Concrete steps to improve each Core Web Vital so your site passes and stays in the green—from measurement to fix order.

Yasir Haleem4 min read

Core Web Vitals (LCP, INP, CLS) are the metrics that matter for UX and search. This guide walks you through improving each one step by step: how to measure, what to fix first, and how to re-check so your site stays in the green. Whether you're new to performance or tuning an existing app, you'll have a clear order of operations.

Why Core Web Vitals and in what order

LCP (Largest Contentful Paint) affects perceived load speed; INP (Interaction to Next Paint) affects how responsive the page feels; CLS (Cumulative Layout Shift) affects visual stability. Search engines use these (and related metrics) as signals. Fix LCP first (biggest perceived impact), then CLS (often quick wins), then INP (often requires more code and measurement). After each change, re-run Lighthouse or check CrUX so you see the effect and don't regress.

LCP: get the largest element fast

LCP is the load time of the largest visible content (usually an image or text block above the fold).

  • Step 1: Identify the LCP element (Lighthouse "Largest Contentful Paint" or DevTools Performance).

▸ **YOUR INSTRUCTIONS**
Continue the Core Web Vitals guide, starting right after its final sentence.

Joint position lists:
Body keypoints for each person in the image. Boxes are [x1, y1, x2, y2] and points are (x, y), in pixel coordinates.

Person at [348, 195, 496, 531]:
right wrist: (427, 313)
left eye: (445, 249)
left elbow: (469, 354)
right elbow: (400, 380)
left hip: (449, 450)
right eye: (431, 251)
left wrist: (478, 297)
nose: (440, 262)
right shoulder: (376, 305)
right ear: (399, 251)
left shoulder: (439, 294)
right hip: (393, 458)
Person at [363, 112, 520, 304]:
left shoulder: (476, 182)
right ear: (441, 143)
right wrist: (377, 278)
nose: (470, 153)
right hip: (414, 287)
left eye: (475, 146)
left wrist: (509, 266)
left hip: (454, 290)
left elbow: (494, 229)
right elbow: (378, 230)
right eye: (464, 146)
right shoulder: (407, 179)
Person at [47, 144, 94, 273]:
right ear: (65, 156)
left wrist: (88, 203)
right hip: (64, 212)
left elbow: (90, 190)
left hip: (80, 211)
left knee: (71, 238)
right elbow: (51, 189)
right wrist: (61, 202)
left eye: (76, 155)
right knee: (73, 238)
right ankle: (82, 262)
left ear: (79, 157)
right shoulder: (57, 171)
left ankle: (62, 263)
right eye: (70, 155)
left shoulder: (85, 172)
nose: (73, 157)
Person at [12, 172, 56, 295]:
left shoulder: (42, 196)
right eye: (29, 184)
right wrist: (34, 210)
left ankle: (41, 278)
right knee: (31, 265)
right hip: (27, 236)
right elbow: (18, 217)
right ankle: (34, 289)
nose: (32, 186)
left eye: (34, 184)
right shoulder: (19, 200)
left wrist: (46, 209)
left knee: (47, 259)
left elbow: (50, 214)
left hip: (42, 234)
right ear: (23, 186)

▸ **RESULT BELOW**
  • Step 2: Make sure it's in the initial HTML and not blocked—avoid loading it only after JS runs. If it's an image, don't lazy-load it above the fold.
  • Step 3: Optimize the resource: resize the image to display size, serve WebP/AVIF, use priority or preload so the browser fetches it early. For Next.js, use priority on the LCP image.
  • Step 4: Improve server response (TTFB) with caching or a faster host so the HTML and LCP resource start quickly.

Re-measure; LCP should drop into the "good" range (under about 2.5s).

Beginner tip: In Lighthouse, click the LCP element in the timeline to see what it is. Often it's the hero image or main heading—optimize that first.

INP: keep interactions responsive

INP measures responsiveness to clicks and taps (how long until the next paint after input).

  • Step 1: Find long tasks and heavy handlers in the Performance panel or with Lighthouse.
  • Step 2: Reduce JS: code-split and lazy-load below-the-fold or non-critical code; defer third-party scripts (analytics, chat) until after load or on interaction.
  • Step 3: Break up long work: move heavy logic to a worker or chunk it (e.g. requestIdleCallback, or yielding in loops) so the main thread stays free.
  • Step 4: Optimize event handlers: keep them short; defer non-critical updates or use passive listeners where possible.

Re-test; INP should stay low so interactions feel instant.

Expert tip: Use Chrome's "Long tasks" and "Main thread" view to see what blocks input. Often the culprit is a large bundle or a single heavy handler—fix that before micro-optimizing.

CLS: prevent layout shift

CLS is the cumulative layout shift from unexpected resizing or movement.

  • Step 1: Find shifting elements in Lighthouse (Experience → Cumulative Layout Shift) or the layout shift regions in DevTools.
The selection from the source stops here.